In its latest survey on compensation trends, the consultant Hewitt Associates found that companies' budgets for salary increases for nonexecutive workers should grow slightly this year, after four years of decline. Only 1 percent of companies plan to maintain salary freezes this year, from 8 percent two years ago.

And according to a study by Elise Gould, an economist at the Economic Policy Institute, a left-leaning research institute in Washington, jobs in higher-wage industries are growing faster than jobs in low-wage businesses for the first time since the summer of 2001.

Workers themselves are more optimistic about their job prospects than they have been for some time.

In June, the University of Michigan's consumer sentiment index showed a 12-point jump in confidence among families earning less than $50,000 a year, the biggest jump in at least three years.

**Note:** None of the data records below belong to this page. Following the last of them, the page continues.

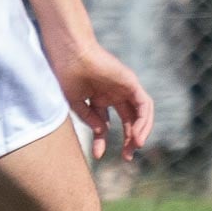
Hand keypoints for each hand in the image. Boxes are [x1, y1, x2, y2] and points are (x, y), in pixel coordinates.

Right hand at [44, 41, 153, 160]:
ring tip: (134, 147)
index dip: (102, 140)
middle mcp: (114, 93)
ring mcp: (124, 87)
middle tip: (127, 157)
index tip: (98, 156)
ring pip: (140, 113)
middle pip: (128, 120)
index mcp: (99, 97)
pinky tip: (137, 135)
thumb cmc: (67, 73)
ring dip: (140, 132)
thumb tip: (103, 131)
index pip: (106, 122)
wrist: (69, 54)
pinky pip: (144, 105)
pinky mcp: (131, 82)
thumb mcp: (75, 101)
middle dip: (128, 139)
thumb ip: (89, 117)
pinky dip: (144, 120)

The percentage of consumers saying jobs are "plentiful" in the survey rose to the same level as those saying jobs were "hard to get" for the first time since 2002.

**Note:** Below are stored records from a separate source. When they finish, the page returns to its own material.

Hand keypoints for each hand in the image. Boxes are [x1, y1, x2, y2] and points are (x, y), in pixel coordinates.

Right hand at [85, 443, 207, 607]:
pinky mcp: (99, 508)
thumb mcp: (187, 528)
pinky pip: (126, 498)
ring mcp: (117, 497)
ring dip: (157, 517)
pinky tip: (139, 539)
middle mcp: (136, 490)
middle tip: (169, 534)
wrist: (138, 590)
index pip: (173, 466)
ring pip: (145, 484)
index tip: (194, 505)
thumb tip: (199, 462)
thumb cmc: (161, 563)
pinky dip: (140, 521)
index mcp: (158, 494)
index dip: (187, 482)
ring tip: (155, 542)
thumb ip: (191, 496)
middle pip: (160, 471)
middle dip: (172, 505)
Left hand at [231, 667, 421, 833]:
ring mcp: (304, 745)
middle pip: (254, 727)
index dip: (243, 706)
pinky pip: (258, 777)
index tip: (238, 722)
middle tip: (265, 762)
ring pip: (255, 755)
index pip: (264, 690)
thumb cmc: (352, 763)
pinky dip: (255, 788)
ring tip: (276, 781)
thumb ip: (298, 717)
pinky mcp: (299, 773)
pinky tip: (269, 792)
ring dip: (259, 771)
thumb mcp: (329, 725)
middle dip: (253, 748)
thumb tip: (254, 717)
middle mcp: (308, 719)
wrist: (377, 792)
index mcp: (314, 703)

Yet this peppering of data notwithstanding, economists are not too sanguine about the immediate prospects for income growth on the bottom rungs of the wage scale. "The job market is slowly tightening," said Jared Bernstein, a labor economist at the Economic Policy Institute. "We are wringing out the slack. But we're only six months into a process that could take a year and a half."

At local 32BJ of the Service Employees International Union - which covers janitors and other building workers in several Northeast states - the president, Mike Fishman, is not optimistic either. "In our industry we don't see any pressure on wages going up," he said. "Nobody is rushing to the table with money."

With increasing competition from cheap labor in poor countries, falling unemployment in the United States is not giving American workers much leverage to increase their slice of the income pie, said Robert J. Barbera of ITG/Hoenig in Rye Brook, N.Y. "I expect labor's share to still be under pressure," he said.

But that might not matter, macroeconomically speaking. Mr. Bosworth at Brookings noted that there was no evidence that incomes at the bottom of the distribution must grow to keep spending afloat. "The rich are willing to consume," he said.

And, Mr. Barbera pointed out, across the broad range of variables that underpin economic growth, "it doesn't get any better."